What you will do: Extract every line of each row below and reproduce it unchanged, keeping the original order.

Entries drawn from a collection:

————

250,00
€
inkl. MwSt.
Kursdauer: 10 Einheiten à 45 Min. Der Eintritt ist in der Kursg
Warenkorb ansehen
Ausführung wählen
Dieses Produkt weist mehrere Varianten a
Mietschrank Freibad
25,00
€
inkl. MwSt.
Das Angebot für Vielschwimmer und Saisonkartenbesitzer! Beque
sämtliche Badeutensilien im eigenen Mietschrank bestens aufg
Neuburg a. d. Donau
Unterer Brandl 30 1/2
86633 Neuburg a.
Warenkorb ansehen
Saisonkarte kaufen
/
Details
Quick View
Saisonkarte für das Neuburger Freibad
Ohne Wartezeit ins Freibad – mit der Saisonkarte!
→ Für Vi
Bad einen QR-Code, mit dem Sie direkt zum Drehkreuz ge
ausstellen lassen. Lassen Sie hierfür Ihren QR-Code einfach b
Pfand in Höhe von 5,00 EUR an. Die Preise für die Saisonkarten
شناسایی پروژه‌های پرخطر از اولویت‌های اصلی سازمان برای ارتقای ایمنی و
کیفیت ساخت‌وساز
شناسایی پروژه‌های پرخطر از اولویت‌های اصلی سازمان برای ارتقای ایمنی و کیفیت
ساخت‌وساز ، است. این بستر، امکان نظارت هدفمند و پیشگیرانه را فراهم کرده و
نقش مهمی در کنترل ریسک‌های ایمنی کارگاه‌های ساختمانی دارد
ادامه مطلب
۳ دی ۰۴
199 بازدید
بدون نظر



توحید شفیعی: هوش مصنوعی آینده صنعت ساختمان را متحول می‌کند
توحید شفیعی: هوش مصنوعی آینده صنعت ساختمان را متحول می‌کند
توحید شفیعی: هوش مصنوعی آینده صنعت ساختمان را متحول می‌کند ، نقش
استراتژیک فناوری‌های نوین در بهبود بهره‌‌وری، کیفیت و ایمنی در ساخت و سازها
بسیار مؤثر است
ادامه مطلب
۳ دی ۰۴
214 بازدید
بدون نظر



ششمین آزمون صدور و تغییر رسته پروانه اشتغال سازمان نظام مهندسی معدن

————

Final answer:
250,00
€
inkl. MwSt.
Kursdauer: 10 Einheiten à 45 Min. Der Eintritt ist in der Kursg
Warenkorb ansehen
Ausführung wählen
Dieses Produkt weist mehrere Varianten a
Mietschrank Freibad
25,00
€
inkl. MwSt.
Das Angebot für Vielschwimmer und Saisonkartenbesitzer! Beque
sämtliche Badeutensilien im eigenen Mietschrank bestens aufg
Neuburg a. d. Donau
Unterer Brandl 30 1/2
86633 Neuburg a.
Warenkorb ansehen
Saisonkarte kaufen
/
Details
Quick View
Saisonkarte für das Neuburger Freibad
Ohne Wartezeit ins Freibad – mit der Saisonkarte!
→ Für Vi
Bad einen QR-Code, mit dem Sie direkt zum Drehkreuz ge
ausstellen lassen. Lassen Sie hierfür Ihren QR-Code einfach b
Pfand in Höhe von 5,00 EUR an. Die Preise für die Saisonkarten
شناسایی پروژه‌های پرخطر از اولویت‌های اصلی سازمان برای ارتقای ایمنی و
کیفیت ساخت‌وساز
شناسایی پروژه‌های پرخطر از اولویت‌های اصلی سازمان برای ارتقای ایمنی و کیفیت
ساخت‌وساز ، است. این بستر، امکان نظارت هدفمند و پیشگیرانه را فراهم کرده و
نقش مهمی در کنترل ریسک‌های ایمنی کارگاه‌های ساختمانی دارد
ادامه مطلب
۳ دی ۰۴
199 بازدید
بدون نظر



توحید شفیعی: هوش مصنوعی آینده صنعت ساختمان را متحول می‌کند
توحید شفیعی: هوش مصنوعی آینده صنعت ساختمان را متحول می‌کند
توحید شفیعی: هوش مصنوعی آینده صنعت ساختمان را متحول می‌کند ، نقش
استراتژیک فناوری‌های نوین در بهبود بهره‌‌وری، کیفیت و ایمنی در ساخت و سازها
بسیار مؤثر است
ادامه مطلب
۳ دی ۰۴
214 بازدید
بدون نظر



ششمین آزمون صدور و تغییر رسته پروانه اشتغال سازمان نظام مهندسی معدن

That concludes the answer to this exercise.